Andrews challenged faculty and staff last fall to propose new ways to adapt to the rapid changes in higher education, such as the growth of online education and the rising cost of tuition. In December, faculty and staff submitted 162 proposals for everything from interactive classroom strategies to new online degrees. 

The proposals were publicly vetted and modified through a unique online crowdsourcing process that allowed for the greatest level of campus-wide participation. Although the University could fund only a small portion of the proposals through this initiative, some other ideas will move forward on their own.

“This is a real opportunity for PSU to think creatively about the challenges we face and create learning environments for students that address current and future needs,” Andrews said. 

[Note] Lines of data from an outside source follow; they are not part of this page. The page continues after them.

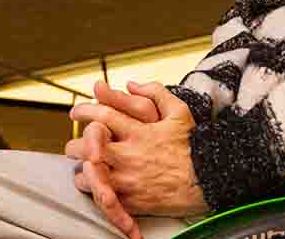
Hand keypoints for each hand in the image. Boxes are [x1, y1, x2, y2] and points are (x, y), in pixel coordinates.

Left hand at [70, 83, 208, 221]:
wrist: (209, 181)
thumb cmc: (194, 147)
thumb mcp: (179, 112)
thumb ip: (155, 92)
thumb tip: (130, 83)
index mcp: (139, 132)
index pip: (102, 116)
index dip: (84, 111)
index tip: (76, 112)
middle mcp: (130, 155)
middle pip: (87, 146)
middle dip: (75, 144)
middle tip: (74, 144)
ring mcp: (129, 180)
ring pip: (89, 175)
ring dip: (82, 170)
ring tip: (83, 166)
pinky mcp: (132, 201)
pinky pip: (102, 197)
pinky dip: (94, 191)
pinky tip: (96, 185)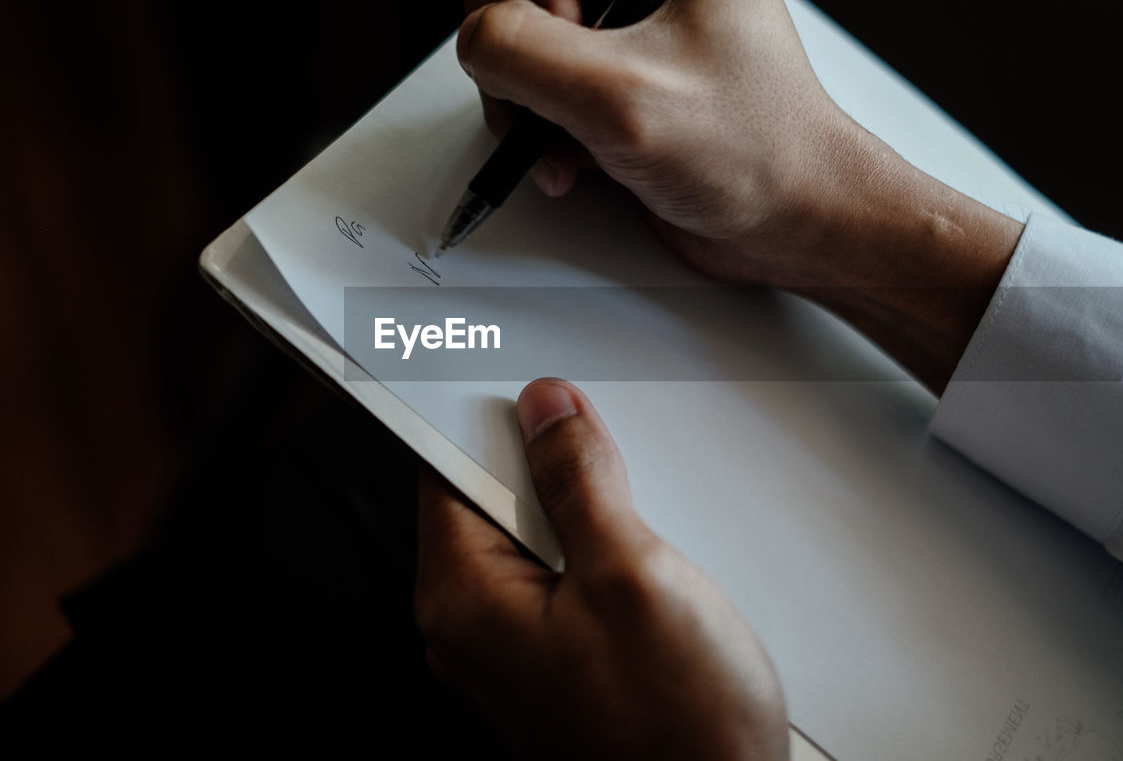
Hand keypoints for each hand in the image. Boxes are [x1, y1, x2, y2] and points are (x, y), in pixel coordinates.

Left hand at [415, 378, 787, 759]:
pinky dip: (590, 562)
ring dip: (579, 518)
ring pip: (530, 542)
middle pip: (489, 504)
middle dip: (548, 472)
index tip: (531, 395)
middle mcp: (471, 632)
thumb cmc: (678, 731)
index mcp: (464, 601)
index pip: (445, 473)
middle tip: (607, 468)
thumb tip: (549, 414)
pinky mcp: (552, 667)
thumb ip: (580, 481)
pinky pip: (555, 586)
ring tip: (635, 539)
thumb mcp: (632, 575)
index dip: (490, 422)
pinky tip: (639, 578)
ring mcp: (510, 654)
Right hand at [459, 0, 1022, 392]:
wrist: (784, 219)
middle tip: (575, 96)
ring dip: (526, 100)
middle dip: (526, 52)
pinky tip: (574, 153)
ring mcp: (618, 14)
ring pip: (508, 28)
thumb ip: (522, 52)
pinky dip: (536, 123)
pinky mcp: (602, 64)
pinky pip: (526, 74)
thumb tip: (476, 40)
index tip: (578, 42)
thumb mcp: (622, 97)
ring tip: (575, 140)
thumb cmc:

The grants will help change the way students learn on and off campus with new technology. For instance, students in the new combined introductory chemistry and biology course will learn more course content online, freeing up class time for more hands-on collaborative work and taking full advantage of new lab space in the Collaborative Life Sciences Building on the South Waterfront (opening in fall 2014). Combining the intro courses is less expensive and more efficient for students, because they will pay for fewer credits and move on to advanced courses faster. 

The School of Business Administration also plans to expand its reach with a set of related initiatives that could be a model for other schools, including a new online undergraduate business degree, a new certificate in social entrepreneurship, and more online support for internships and advising. The new programs coincide with the planned $60 million renovation and expansion of the Business School.